# WORK INSTRUCTIONS
Extend the blog entry about the library auction and the Tuesday night knitting group, starting right after its last sentence.
*** Opening SELECTED EXTRACT ***
How I love Mr.Horoscope. He always comes up with just the reminder I need when I begin to start twisting my knickers. The library auction has gone together up to this point so well it seems almost too easy. So - of course I am starting to obsess that we won’t get enough people to come bid on all the items we’ve gathered. Ticket sales are the issue now and I am getting anxious about that. So - I shall do 2 things. First of all I’ll give it up to the universe and let them sell - but second of all, I’ll take a stroll downtown and peddle tickets at all the local businesses this next week. In addition to that I’m going to see if I can rope in a real estate friend of mine, who is extraordinarily social, in a circle I don’t play with, to sell some for me. And after that I’m just going to relax.

There were only 3 of us at knitters last night - not that this group is all that big - there are 5 die hard regulars and 2 fairly regular knitters I usually see at Tuesday night knitters but September is always such a strange month. Labor Day throws everybody off schedule. In fact, I was the only one with knitting, for my knitting buddies were all in between projects. I, alas, knit the whole toe of the AS#2 starting with 30 stitches on one needle and 26 in the other. Well, I’ll finish it up tonight and make up my knitting basket for the auction.
*** Closing SELECTED EXTRACT ***
*** Opening SUPPLIED INFORMATION ***
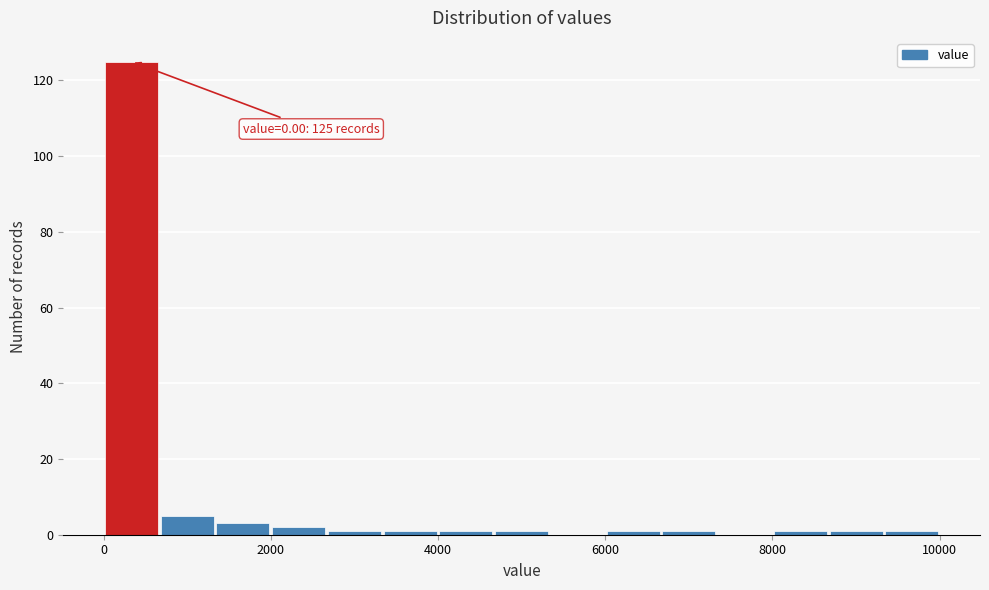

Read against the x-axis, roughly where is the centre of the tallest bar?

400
*** Closing SUPPLIED INFORMATION ***
*** Opening SUPPLIED INFORMATION ***
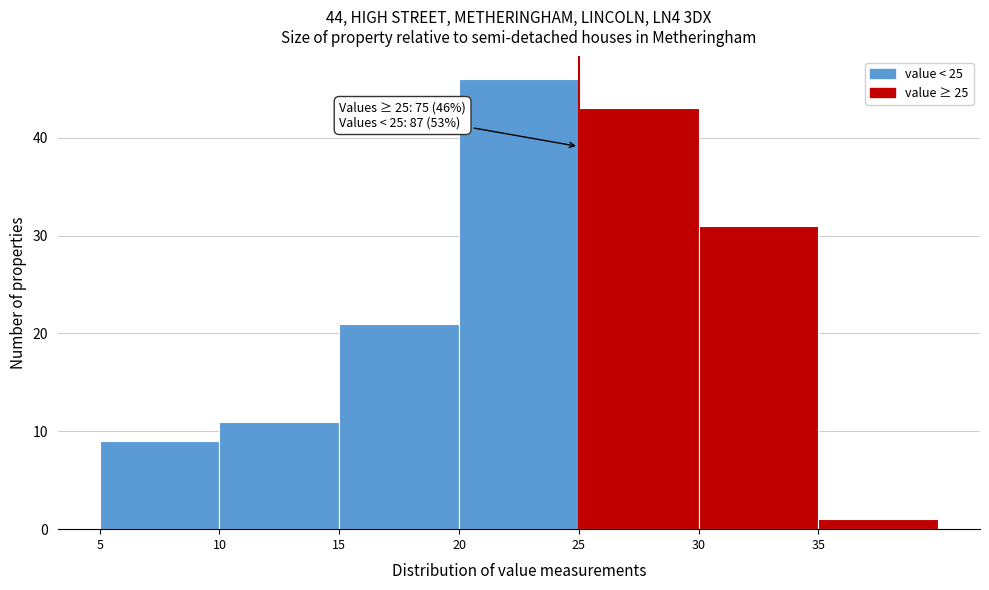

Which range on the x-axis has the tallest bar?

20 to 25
*** Closing SUPPLIED INFORMATION ***
# TASK ANSWER
Typical of life, the next 10 days are packed as full as any 3 people could want. Monday is GD’s birthday and my sister’s wedding. Both are private events but extremely important. Next Thursday is my birthday, which we all know is of paramount importance to me, and Saturday is the Library Auction. GD is opening her photography studio the next day, Sunday afternoon. When it all screeches to a halt (for me on Saturday about 11 o’clock) I plan to really kick back. I’m taking the whole week off and reserving at least half of those days for complete immersion into self-ness, navel gazing and room walking. One trip to Charlottesville and Stony Mountain Fibers. Not much else. Let us hope the days will be mild and bright with no equinautical storms.

posted by Bess | 6:57 AM

1 Comments:

Ah, vacation. Lovely. Going anywhere?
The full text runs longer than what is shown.